Monday, December 10, 2007

Sometimes you just need a little comfort food

Which, for me, is this kind of thing:

Broiled mackerel with grated daikon, miso soup, brown rice w/ stir-fried hijiki and parboiled green beans with sesame seeds

That’s pretty much the sort of thing my mom always made at home - some kind of broiled fish, very simply prepared vegetables, miso soup and rice with a couple of rotating accompaniments like salt pickled turnips, sauteed lotus root, burdock kinpira, or stewed chicken.

I realize that probably sounds kind of weird, and certainly, it used to be a source of tremendous consternation to me that my mom never made me any “normal” food. This was especially true at lunchtime in elementary school, when everyone would take out their lunch boxes and start trading things like strawberry Fruit Roll-Ups and juice boxes feverishly.

Now that I’m older and don’t live at home, I get a hankering for that food every now and again, and thankfully, it’s really easy to make. I think some people find the idea of cooking Japanese food at home kind of intimidating because of all the unfamiliar ingredients, and the cultivated esotericism of the typical unsmiling sushi chefs encountered in Japanese restaurants. But it isn’t difficult to make a straightforward meal like the one pictured above:

Parboiled green beans with sesame seeds:

  • Cut the tips off a quarter pound of green beans
  • Drop beans into water that has reached a rolling boil; cook 2 minutes, or until the beans have about the give of the flesh on the tip of your index finger.
  • Remove from heat and plunge into ice water.
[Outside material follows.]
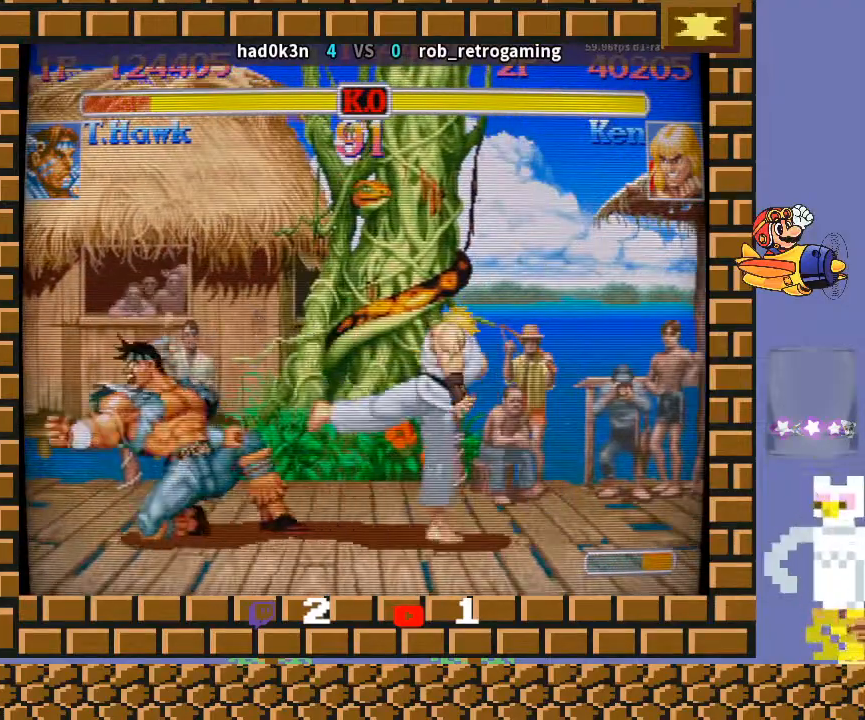
{"buttons": [], "left_stick": "center", "events": [[433, "R2", "down"], [500, "R2", "up"], [500, "left_stick", "center"]]}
Drain.
  • Dress with a dash of sesame oil and a sprinkling of sesame seeds - or just a dab of mayonnaise.

Hijiki stir- fry:

  • Submerge 1/2 cup of hijiki in cold water, set aside until it expands to about 3 times the original size; drain
  • Peel and quarter a carrot lengthwise; cut into thin, fan-shaped slices
  • Sautee the carrot slices in 2 tbsp sesame oil until semi-soft
  • Add the drained hijiki and continue stir-frying for about 5 minutes, adding 1 tsp brown sugar and 1 tbsp soy sauce (you can adjust to taste - I prefer less sugar than some people)

Broiled mackerel:

  • Set oven to broil
  • If using a whole mackerel, slit the fish from the tip of the jaw down the belly to the tail; scoop the innards out (Or just leave them, if you don’t mind fish innards. I find them kind of bitter.) Rinse and pat dry. Make two cuts on either side of the head to splay the body open like a book.
  • Salt lightly, then brush with any kind of cooking oil you want - safflower, soybean oil, sunflower, sesame, whatever.
  • Broil with cut side facing up for about 10 minutes, or until the meat on the inside browns - keep a careful eye on the fish so it doesn’t burn
  • Serve w/ finely grated daikon radish and a spot of soy sauce

I usually just cook my rice in a rice cooker, so I can turn it on and ignore it while I’m making everything else. Easy-peasy!